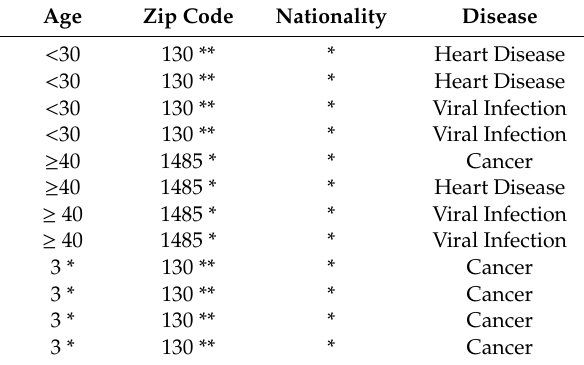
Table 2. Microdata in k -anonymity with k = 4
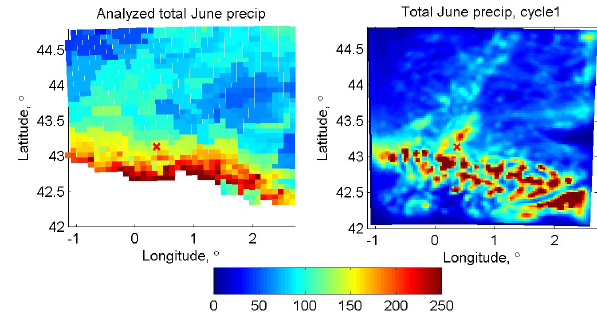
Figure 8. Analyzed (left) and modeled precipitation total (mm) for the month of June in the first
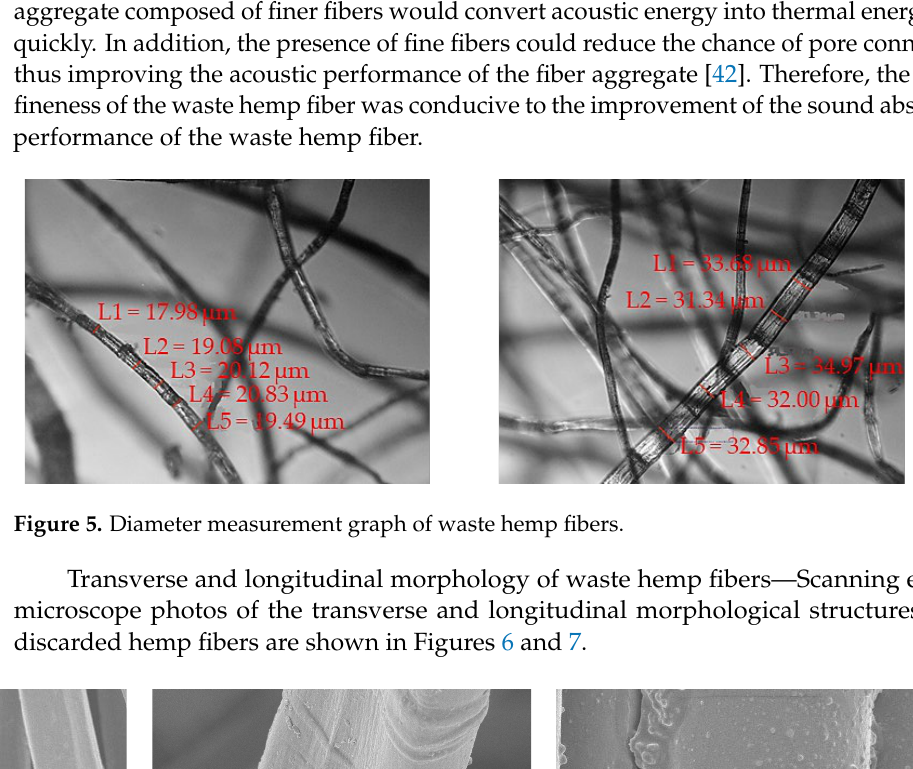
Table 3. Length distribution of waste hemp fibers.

# # # # # # #

■ Work instruction
Copy the whole of the material above exactly, but not its images.

■ Exercise answer
Table 2. Microdata in k -anonymity with k = 4
Figure 8. Analyzed (left) and modeled precipitation total (mm) for the month of June in the first
Table 3. Length distribution of waste hemp fibers.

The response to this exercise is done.